### THE DATA
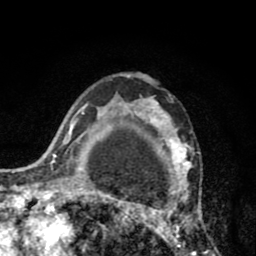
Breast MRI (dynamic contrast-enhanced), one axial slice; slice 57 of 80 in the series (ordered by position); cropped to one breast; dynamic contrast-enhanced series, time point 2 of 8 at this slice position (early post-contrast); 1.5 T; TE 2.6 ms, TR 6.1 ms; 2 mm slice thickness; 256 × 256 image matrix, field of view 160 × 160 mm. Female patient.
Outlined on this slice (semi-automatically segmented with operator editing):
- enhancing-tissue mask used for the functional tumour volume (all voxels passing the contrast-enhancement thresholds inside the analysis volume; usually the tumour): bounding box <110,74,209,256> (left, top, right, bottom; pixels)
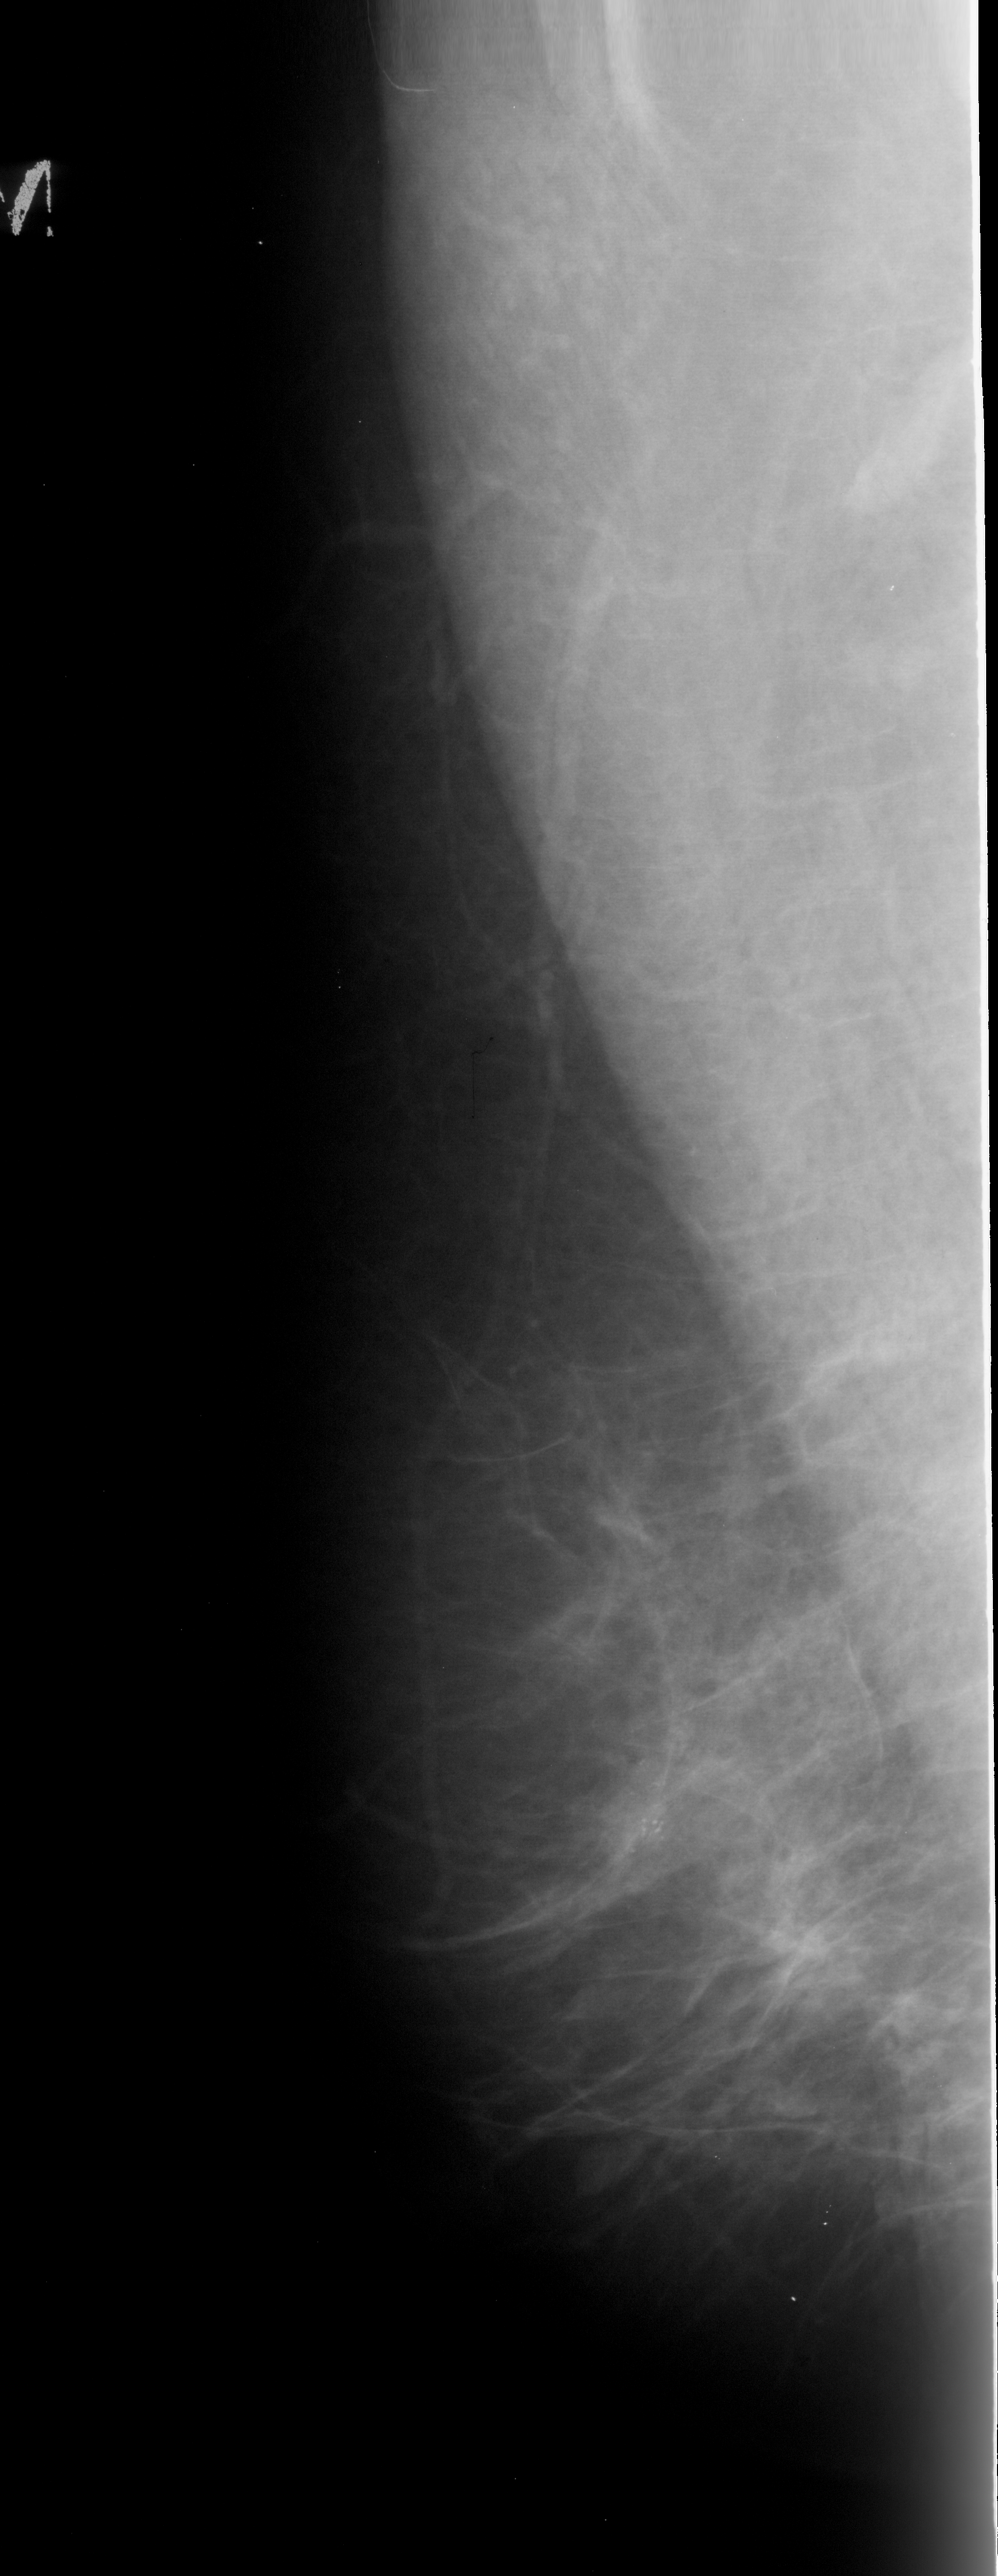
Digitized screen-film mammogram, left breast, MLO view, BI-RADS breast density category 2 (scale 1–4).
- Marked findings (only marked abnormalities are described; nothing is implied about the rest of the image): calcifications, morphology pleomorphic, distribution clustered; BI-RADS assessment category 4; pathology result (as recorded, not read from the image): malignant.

### EXERCISE PROMPT
Reproduce exactly the line containing "- enhancing-tissue mask" and every line after it in the material above, up to and including the last. Exclude all pictures.

### ANSWER BOX
- enhancing-tissue mask used for the functional tumour volume (all voxels passing the contrast-enhancement thresholds inside the analysis volume; usually the tumour): bounding box <110,74,209,256> (left, top, right, bottom; pixels)
Digitized screen-film mammogram, left breast, MLO view, BI-RADS breast density category 2 (scale 1–4).
- Marked findings (only marked abnormalities are described; nothing is implied about the rest of the image): calcifications, morphology pleomorphic, distribution clustered; BI-RADS assessment category 4; pathology result (as recorded, not read from the image): malignant.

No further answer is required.